[Data extracted from a collection]
BEGIN
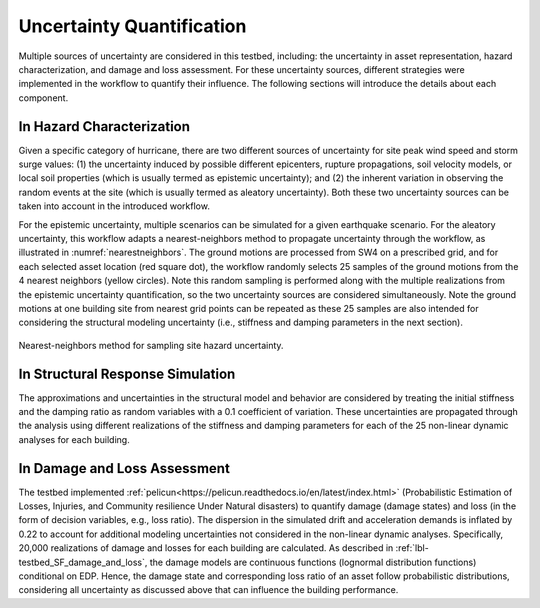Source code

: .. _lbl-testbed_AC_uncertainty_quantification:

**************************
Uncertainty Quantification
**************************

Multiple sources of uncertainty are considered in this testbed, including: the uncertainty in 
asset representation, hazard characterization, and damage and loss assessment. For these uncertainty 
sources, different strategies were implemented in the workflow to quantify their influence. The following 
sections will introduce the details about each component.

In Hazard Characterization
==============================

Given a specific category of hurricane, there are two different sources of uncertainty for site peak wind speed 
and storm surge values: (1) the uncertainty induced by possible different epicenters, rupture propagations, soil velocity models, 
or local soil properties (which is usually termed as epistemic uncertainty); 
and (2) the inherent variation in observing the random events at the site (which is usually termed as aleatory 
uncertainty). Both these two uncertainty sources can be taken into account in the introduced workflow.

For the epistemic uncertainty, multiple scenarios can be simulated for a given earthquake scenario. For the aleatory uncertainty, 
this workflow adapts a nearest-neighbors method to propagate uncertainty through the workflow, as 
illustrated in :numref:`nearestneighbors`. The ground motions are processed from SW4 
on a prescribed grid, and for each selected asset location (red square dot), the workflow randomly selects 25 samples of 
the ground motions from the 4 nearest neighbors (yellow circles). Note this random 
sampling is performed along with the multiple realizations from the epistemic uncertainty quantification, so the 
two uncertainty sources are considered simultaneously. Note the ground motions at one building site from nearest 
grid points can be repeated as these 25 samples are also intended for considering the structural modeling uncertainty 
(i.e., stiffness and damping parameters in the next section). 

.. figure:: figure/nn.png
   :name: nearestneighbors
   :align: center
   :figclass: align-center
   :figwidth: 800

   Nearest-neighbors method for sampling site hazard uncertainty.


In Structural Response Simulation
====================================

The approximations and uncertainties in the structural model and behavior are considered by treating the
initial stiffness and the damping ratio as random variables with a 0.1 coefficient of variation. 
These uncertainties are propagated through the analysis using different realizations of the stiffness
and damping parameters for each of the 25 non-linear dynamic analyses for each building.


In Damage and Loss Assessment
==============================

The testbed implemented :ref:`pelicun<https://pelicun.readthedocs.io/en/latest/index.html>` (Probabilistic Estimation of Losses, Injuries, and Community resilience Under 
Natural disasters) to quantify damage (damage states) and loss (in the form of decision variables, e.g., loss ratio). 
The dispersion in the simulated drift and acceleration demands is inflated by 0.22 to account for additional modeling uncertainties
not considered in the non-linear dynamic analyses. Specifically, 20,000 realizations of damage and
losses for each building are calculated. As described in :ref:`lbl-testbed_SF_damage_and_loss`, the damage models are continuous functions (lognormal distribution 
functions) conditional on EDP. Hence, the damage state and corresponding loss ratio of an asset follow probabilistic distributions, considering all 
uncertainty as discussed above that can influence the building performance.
END
Every record, from top to bottom, gets written out exactly; no picture goes into the copy.

RESULT
Source code

: .. _lbl-testbed_AC_uncertainty_quantification:

**************************
Uncertainty Quantification
**************************

Multiple sources of uncertainty are considered in this testbed, including: the uncertainty in 
asset representation, hazard characterization, and damage and loss assessment. For these uncertainty 
sources, different strategies were implemented in the workflow to quantify their influence. The following 
sections will introduce the details about each component.

In Hazard Characterization
==============================

Given a specific category of hurricane, there are two different sources of uncertainty for site peak wind speed 
and storm surge values: (1) the uncertainty induced by possible different epicenters, rupture propagations, soil velocity models, 
or local soil properties (which is usually termed as epistemic uncertainty); 
and (2) the inherent variation in observing the random events at the site (which is usually termed as aleatory 
uncertainty). Both these two uncertainty sources can be taken into account in the introduced workflow.

For the epistemic uncertainty, multiple scenarios can be simulated for a given earthquake scenario. For the aleatory uncertainty, 
this workflow adapts a nearest-neighbors method to propagate uncertainty through the workflow, as 
illustrated in :numref:`nearestneighbors`. The ground motions are processed from SW4 
on a prescribed grid, and for each selected asset location (red square dot), the workflow randomly selects 25 samples of 
the ground motions from the 4 nearest neighbors (yellow circles). Note this random 
sampling is performed along with the multiple realizations from the epistemic uncertainty quantification, so the 
two uncertainty sources are considered simultaneously. Note the ground motions at one building site from nearest 
grid points can be repeated as these 25 samples are also intended for considering the structural modeling uncertainty 
(i.e., stiffness and damping parameters in the next section). 

.. figure:: figure/nn.png
   :name: nearestneighbors
   :align: center
   :figclass: align-center
   :figwidth: 800

   Nearest-neighbors method for sampling site hazard uncertainty.


In Structural Response Simulation
====================================

The approximations and uncertainties in the structural model and behavior are considered by treating the
initial stiffness and the damping ratio as random variables with a 0.1 coefficient of variation. 
These uncertainties are propagated through the analysis using different realizations of the stiffness
and damping parameters for each of the 25 non-linear dynamic analyses for each building.


In Damage and Loss Assessment
==============================

The testbed implemented :ref:`pelicun<https://pelicun.readthedocs.io/en/latest/index.html>` (Probabilistic Estimation of Losses, Injuries, and Community resilience Under 
Natural disasters) to quantify damage (damage states) and loss (in the form of decision variables, e.g., loss ratio). 
The dispersion in the simulated drift and acceleration demands is inflated by 0.22 to account for additional modeling uncertainties
not considered in the non-linear dynamic analyses. Specifically, 20,000 realizations of damage and
losses for each building are calculated. As described in :ref:`lbl-testbed_SF_damage_and_loss`, the damage models are continuous functions (lognormal distribution 
functions) conditional on EDP. Hence, the damage state and corresponding loss ratio of an asset follow probabilistic distributions, considering all 
uncertainty as discussed above that can influence the building performance.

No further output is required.